─── DATA FOR PROCESSING ───
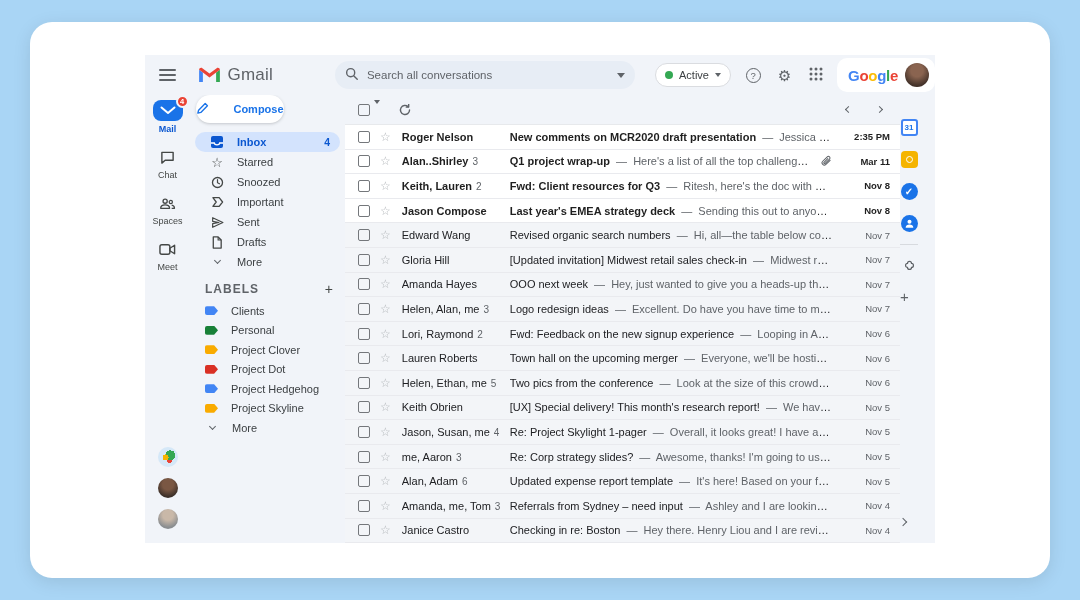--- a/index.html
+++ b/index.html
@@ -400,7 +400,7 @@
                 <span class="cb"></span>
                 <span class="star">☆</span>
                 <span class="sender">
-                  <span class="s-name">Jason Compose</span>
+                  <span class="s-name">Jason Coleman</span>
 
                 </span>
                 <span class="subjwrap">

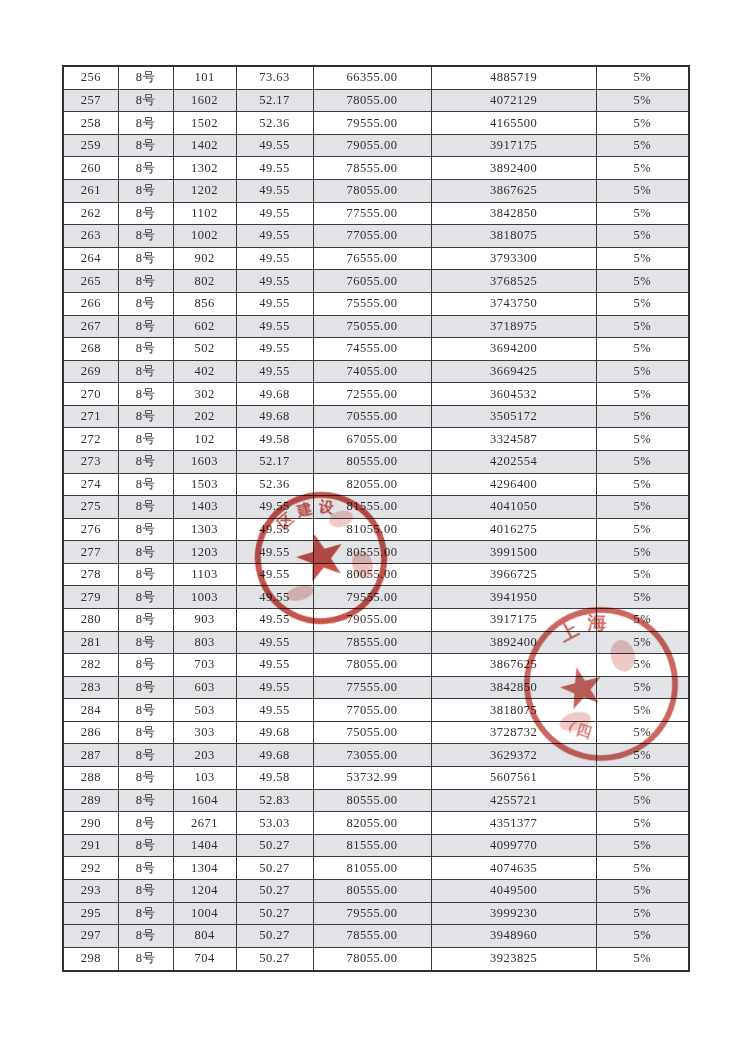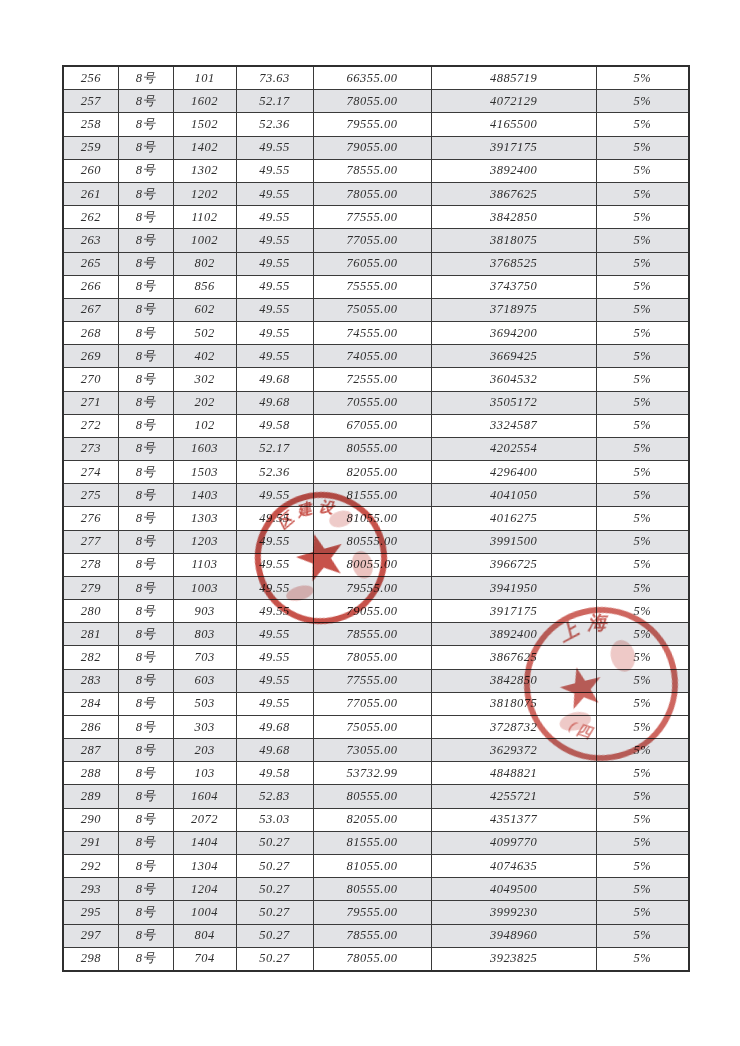--- a/index.html
+++ b/index.html
@@ -9,7 +9,6 @@
     background:#ffffff;
     overflow:hidden;
     font-family:"Liberation Serif","DejaVu Serif",serif;
-    font-style:italic;
   }
   .price-table{
     position:absolute;

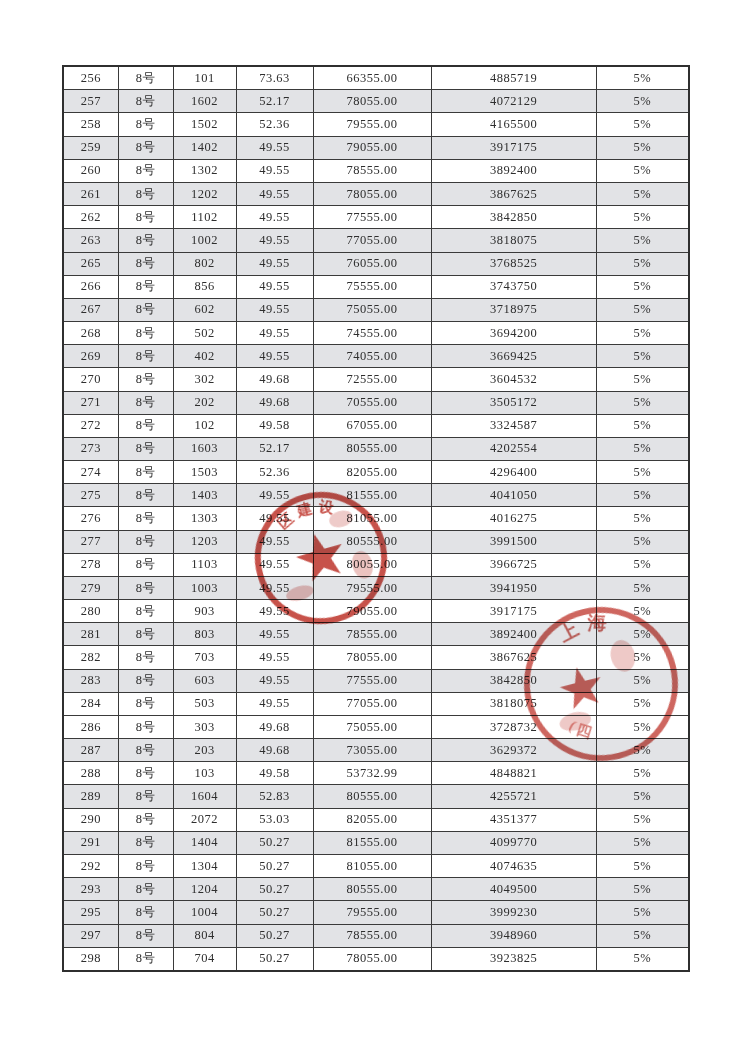--- a/index.html
+++ b/index.html
@@ -131,6 +131,15 @@
           <td>3818075</td>
           <td>5%</td>
         </tr>
+        <tr>
+          <td>264</td>
+          <td>8号</td>
+          <td>902</td>
+          <td>49.55</td>
+          <td>76555.00</td>
+          <td>3793300</td>
+          <td>5%</td>
+        </tr>
         <tr class="shaded">
           <td>265</td>
           <td>8号</td>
───
:: EXERCISE DETAILS ::
Check each line of the entries for the word "name". State how many lines hold it, and write nothing else.

:: SOLVED EXERCISE ::
2